Have you ever completed a big project only to discover you made a mistake and then asked yourself, "Why didn't I ask a few more questions?"
Over a career you experience many "war stories" — events that are truly unique, interesting and definitely memorable. You also hear of some that stand out and become etched in memory.
A good war story may be a rewarding experience, or it might have been a painful one that really made a point that you will never forget. They often make excellent coaching and teaching lessons.
One of the best war stories I heard about early in my career was about a raised floor.
In the old days our computer systems were called mainframes and were much larger than the modular rack servers we use today. Plus, there was a lot of wiring and heavy cabling running throughout the data center to large disk drives, tape backup drives, printers and other peripherals.
In order to organize the cabling and wiring and also to keep it out of the way and hide it, a company installed a raised floor to elevate the computer area floor above the "mess." And believe me, cabling and wiring can become a real mess.
"You need a raised floor."
In the mid 1980s I was a young Systems Engineer for IBM, and we had just sold a Time and Attendance system to a large hospital that I would be installing. The Senior Sales Rep took me out to the hospital to introduce me to the CIO and for me to do a walk-through of the hospital to start planning the project.
As we walked through the hallways of the hospital on our way to the CIO's office, we passed a door with a concrete ramp leading up to it. The door had a sign that said:
It made sense that the computer room would be elevated since we were in a lower level of the hospital and this area of the city had history of at least one flooding situation.
We reached the CIO's office where I met the CIO and we started getting to know one another. Before long he asked the sales rep (Jim) if he had told me the story about the computer room. Jim replied, "No, I thought I'd let you do that," and he had this grin on his face that I recognized from working with him that something was up.
I'll never forget what I was about to learn.
The CIO begins to tell me a story about his predecessor. He explained that when the hospital ordered their previous mainframe (not their current IBM system) many years ago that the vendor's sales rep instructed the CIO at the time to install an 18-inch raised floor in the computer room. The hospital's former CIO said he would take care of it so they scheduled a date to do the final inspection before the equipment would ship.
About two weeks later the sales rep and his technical resource arrive at the hospital for the pre-install review. On their walk back to the CIO's office they notice the same concrete ramp I had just noticed leading into the computer room, something they didn't recall seeing when they were there before.
They meet with the CIO in his office and start checking off the list of "to-do's" in the Installation Plan, then prepare to do their walk-through to inspect the work.

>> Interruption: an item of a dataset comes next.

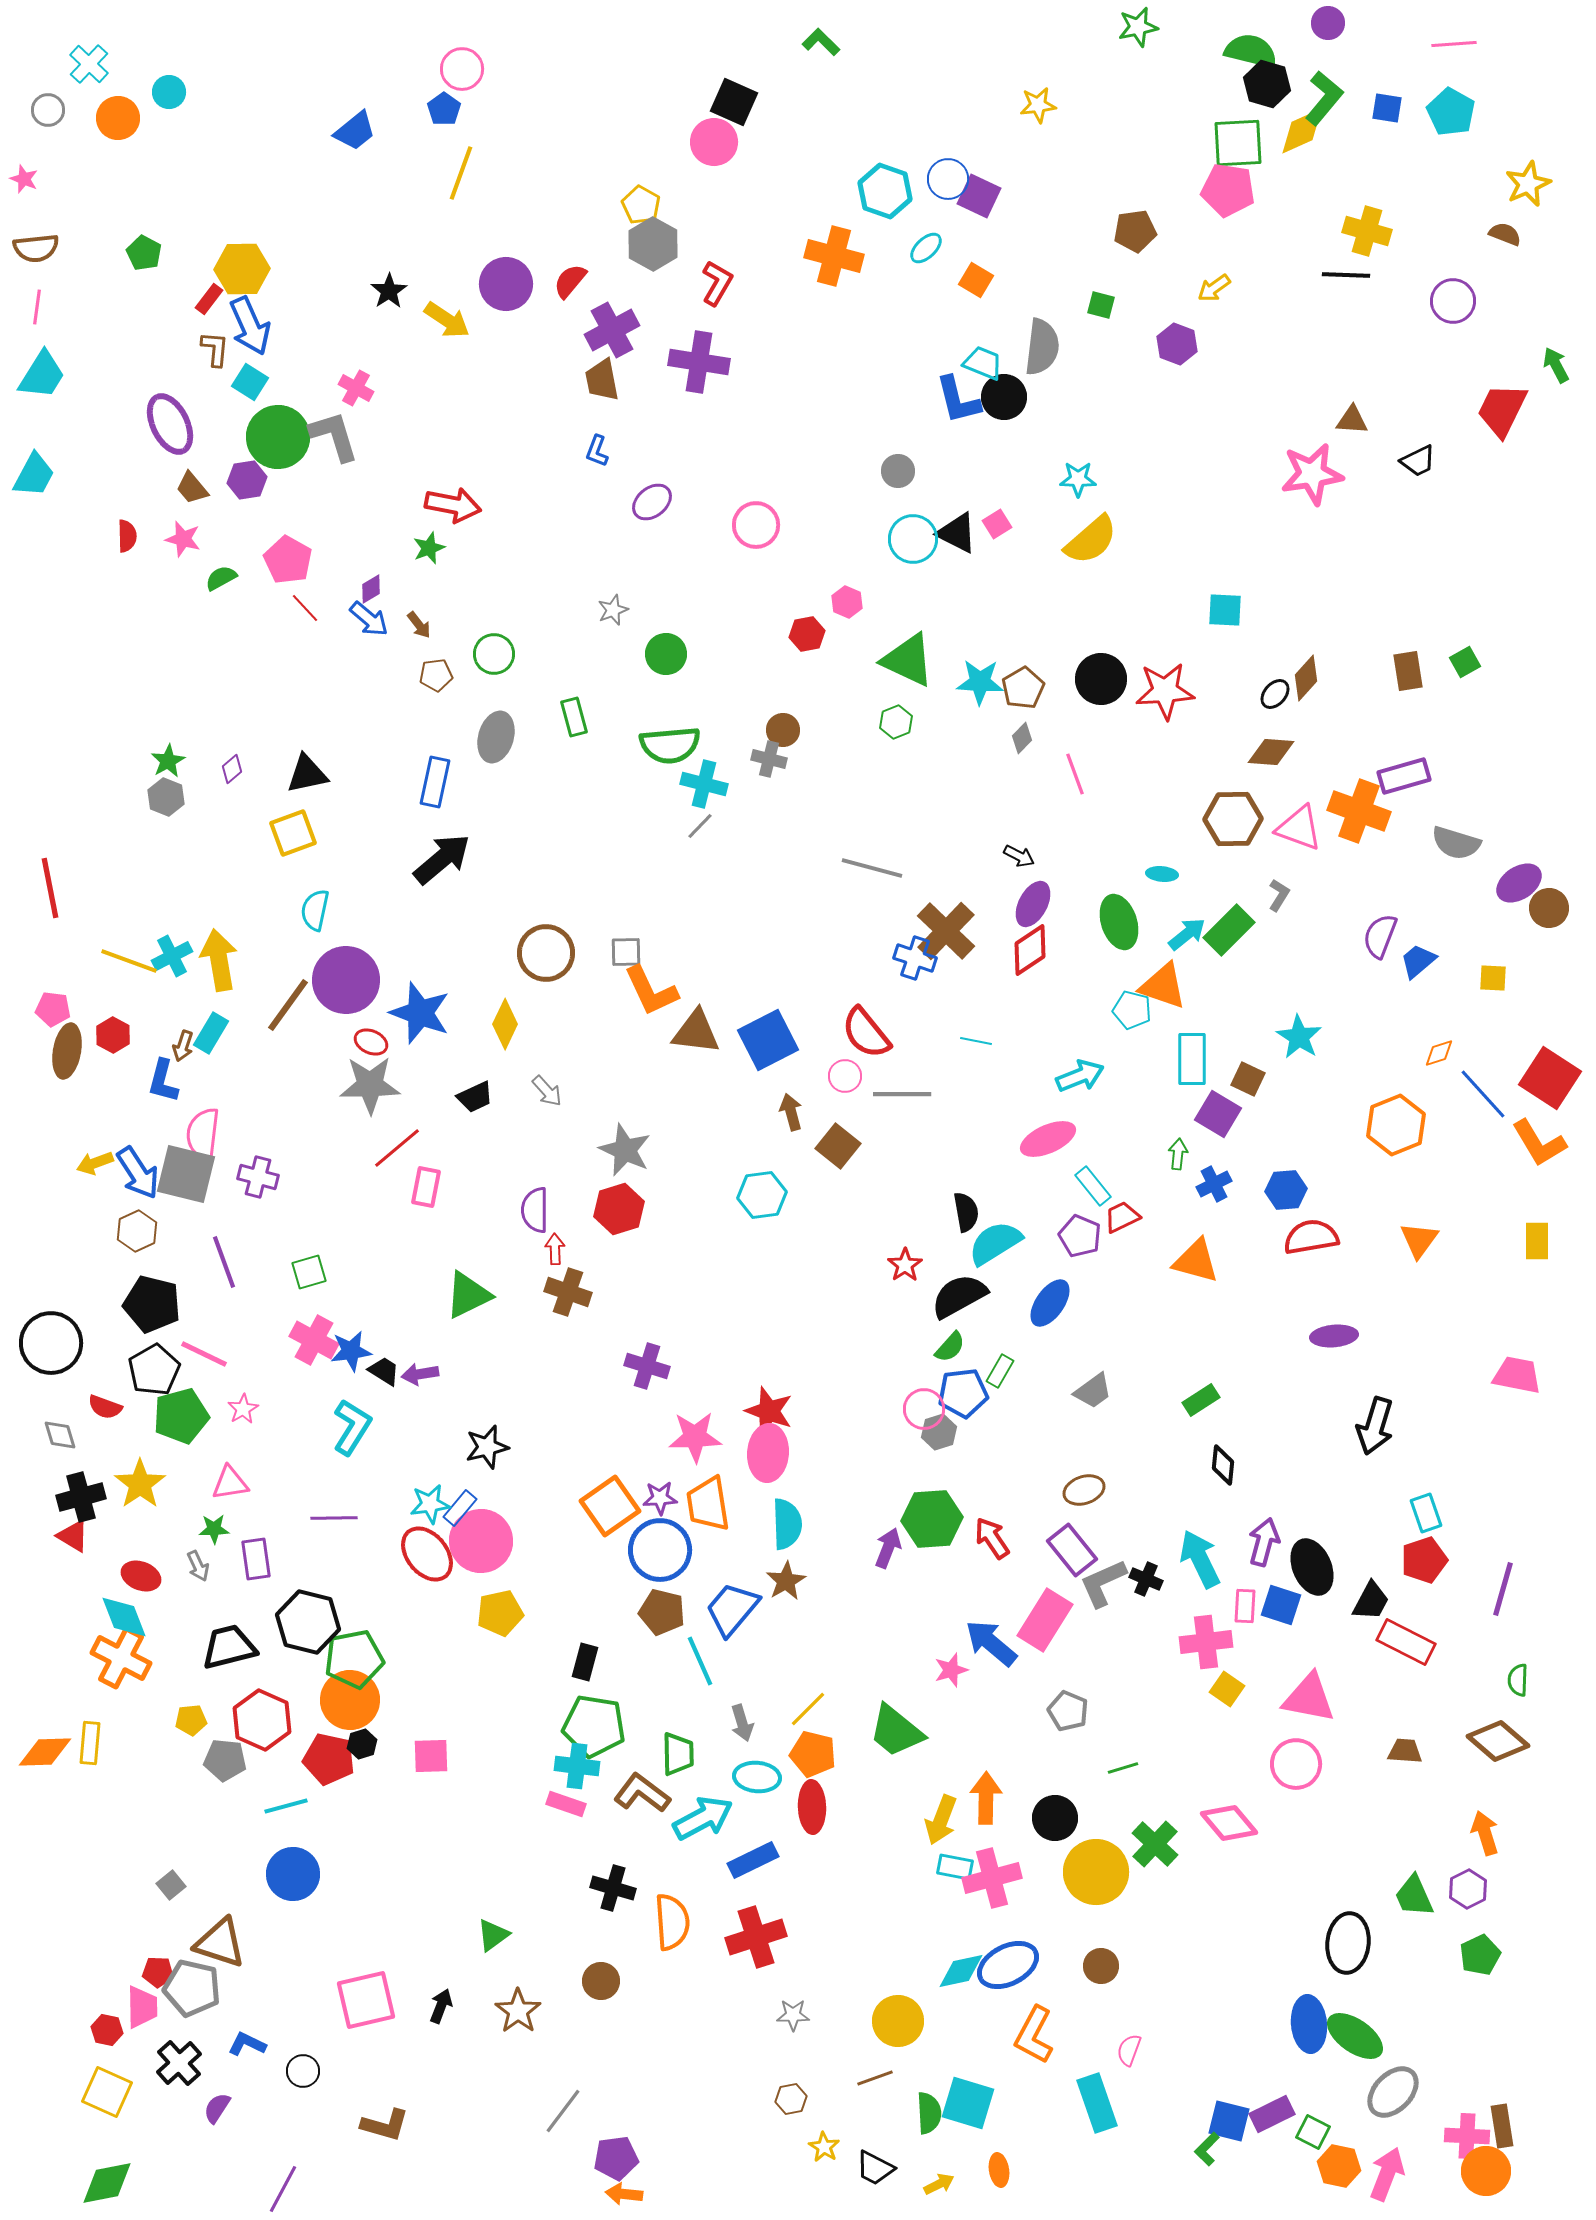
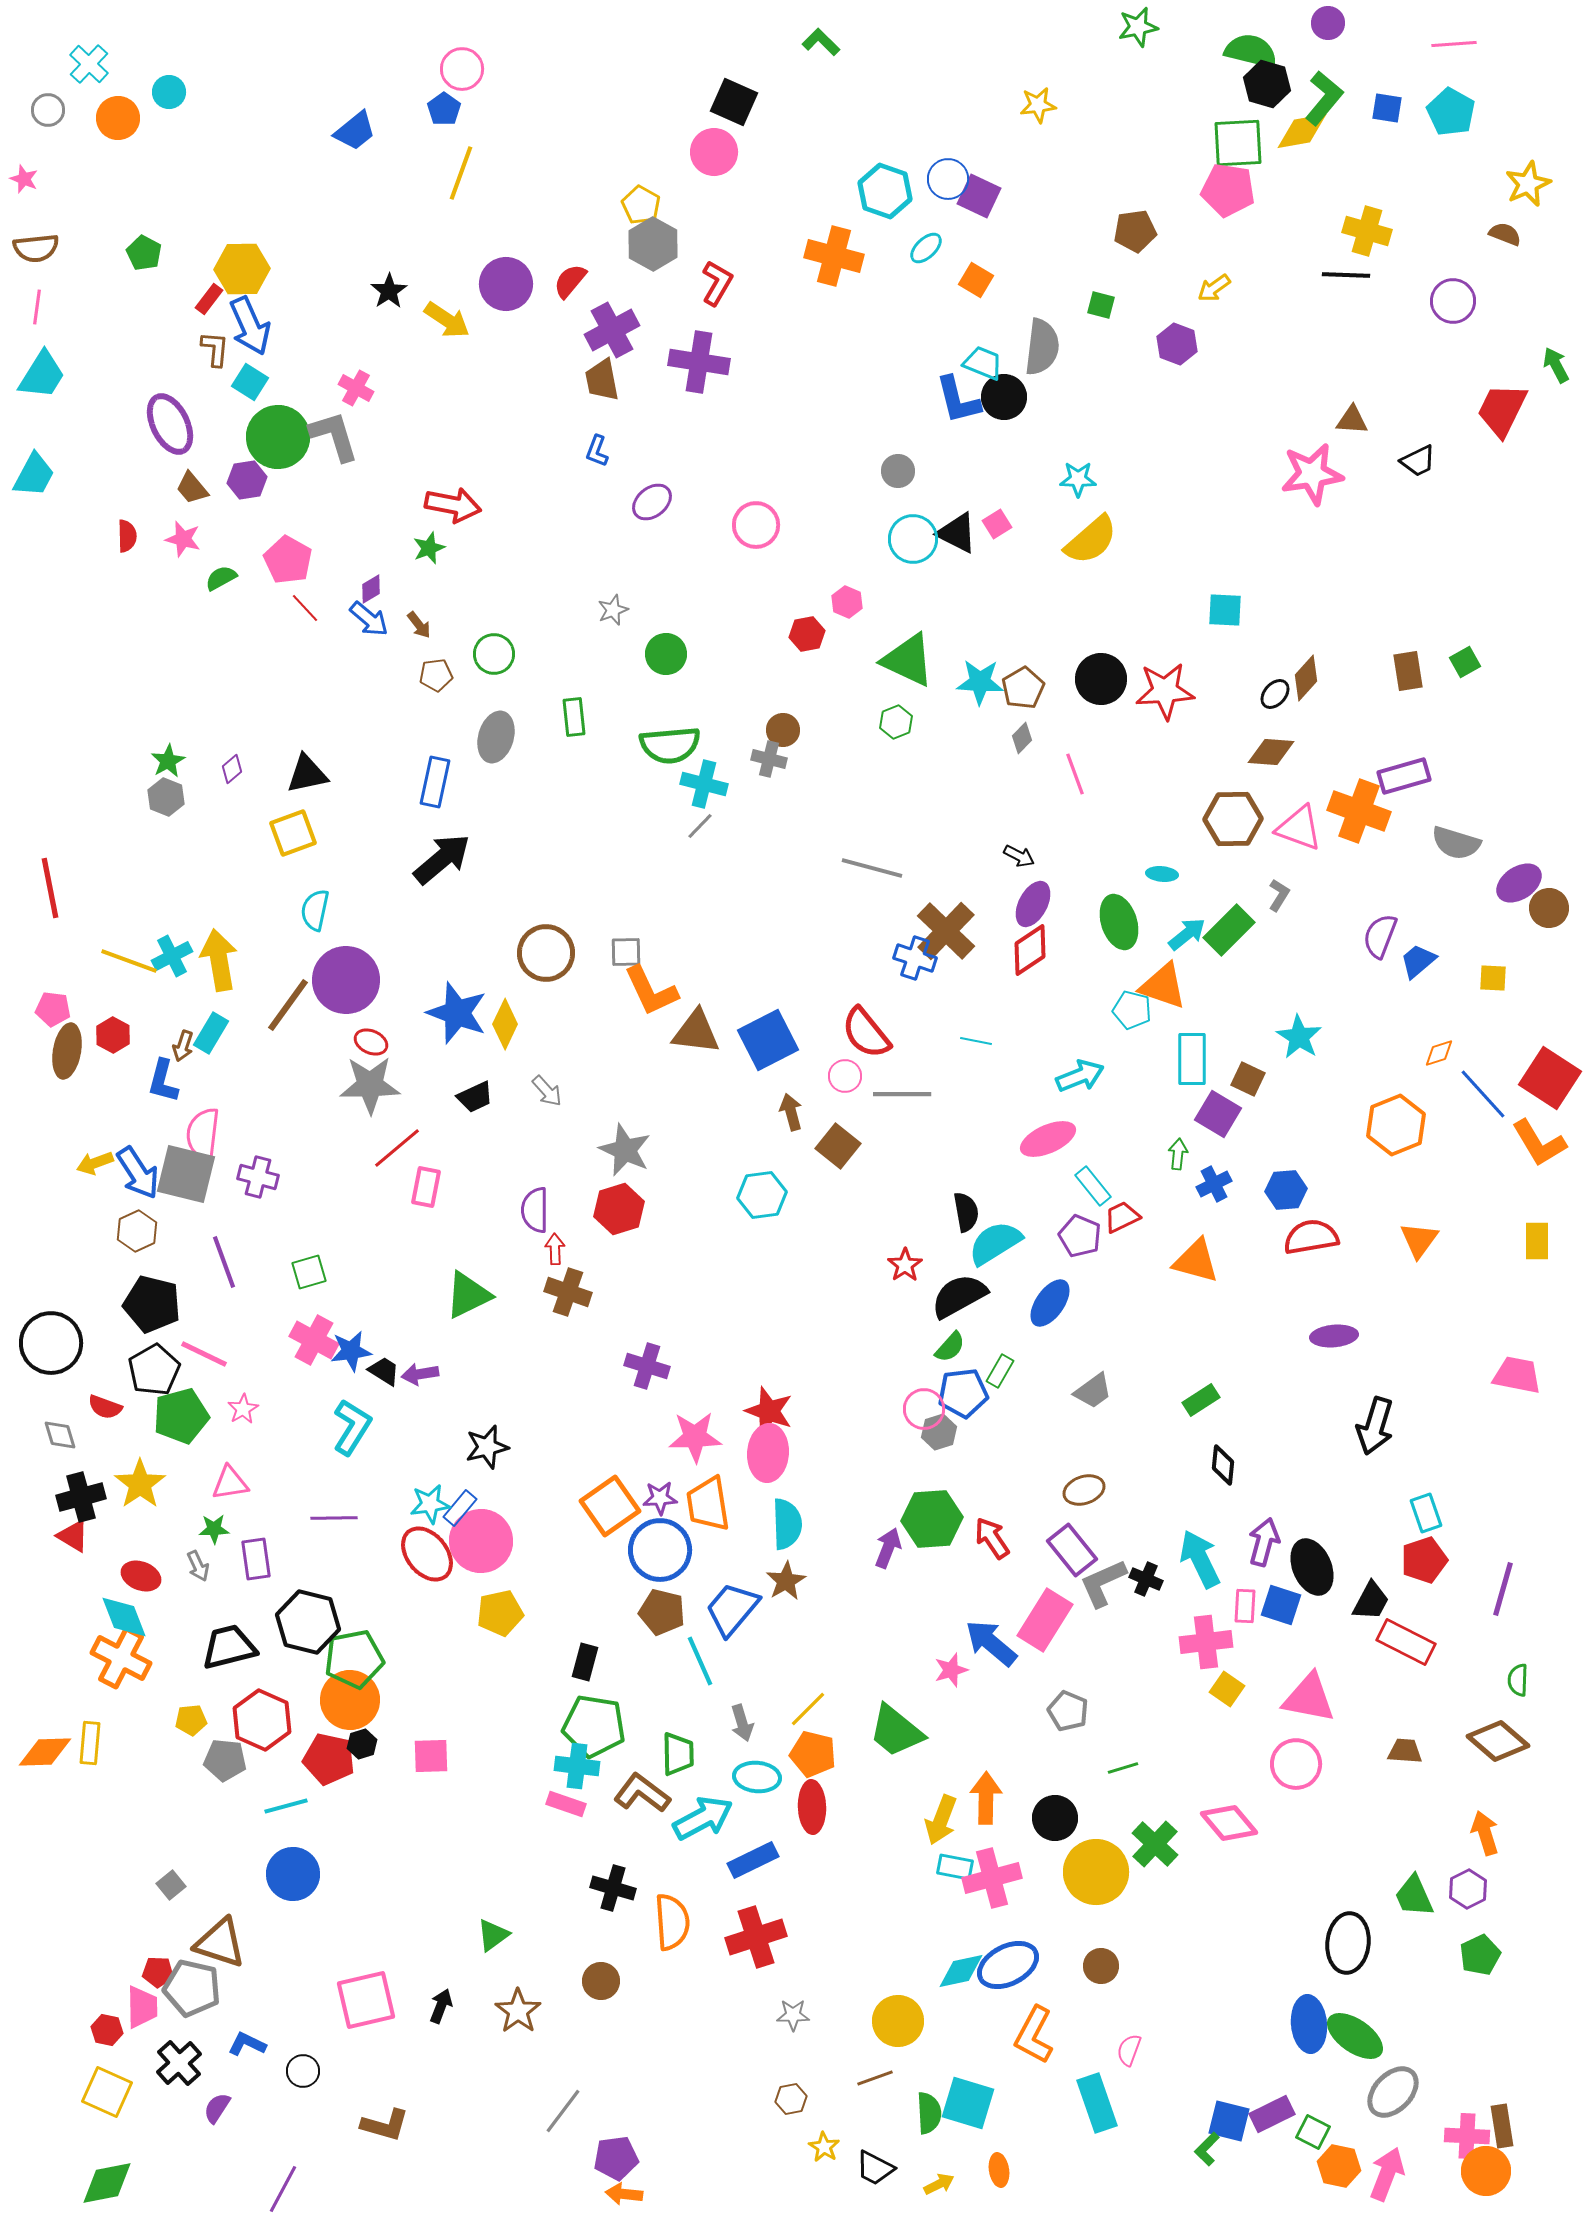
yellow diamond at (1302, 131): rotated 14 degrees clockwise
pink circle at (714, 142): moved 10 px down
green rectangle at (574, 717): rotated 9 degrees clockwise
blue star at (420, 1013): moved 37 px right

Upon reaching the main computer room door just outside the CIO's office, they notice two steps leading up to the computer room that weren't there the last time they visited the hospital.
They open the door, walk into the computer room and discover something that shocked them. I've always wished I could have seen their faces.
The CIO had indeed raised the floor of the computer room!
He had poured a 2-foot slab of concrete in the entire computer room to "raise the floor." It was apparent he really didn't understand the concept of a raised computer floor after all.
They now had to rush an order to install an actual data center raised floor to hide cables and wiring for the mainframe and peripherals.
When you walk up into this hospital's computer room today there is a "raised floor" to hide the cables on top of a concrete raised floor if you know the story, and I'm sure most do because this war story isn't one that dies easily.
There are a couple of lessons you should learn from this example:
- Don't assume the other person knows what you are talking about. Not only did the customer lose money, the positive relationship he had with his vendor became strained. I never did hear why the former CIO of the hospital left and always wondered if it had something to do with this event.
- There is a reason why we had pre-installation checklists and reviews prior to shipping those large mainframe computers. It was important to "have your ducks in a row" when the equipment arrived. I'm a big believer in checklists!
In this case, both the prior sales rep and the CIO missed the boat. Either one of them could have inspected the issue more closely and saved the cost and embarrassment of this blunder. But, if they had done that I wouldn't have this funny war story to share with you and the coaching material I've used many times in my career.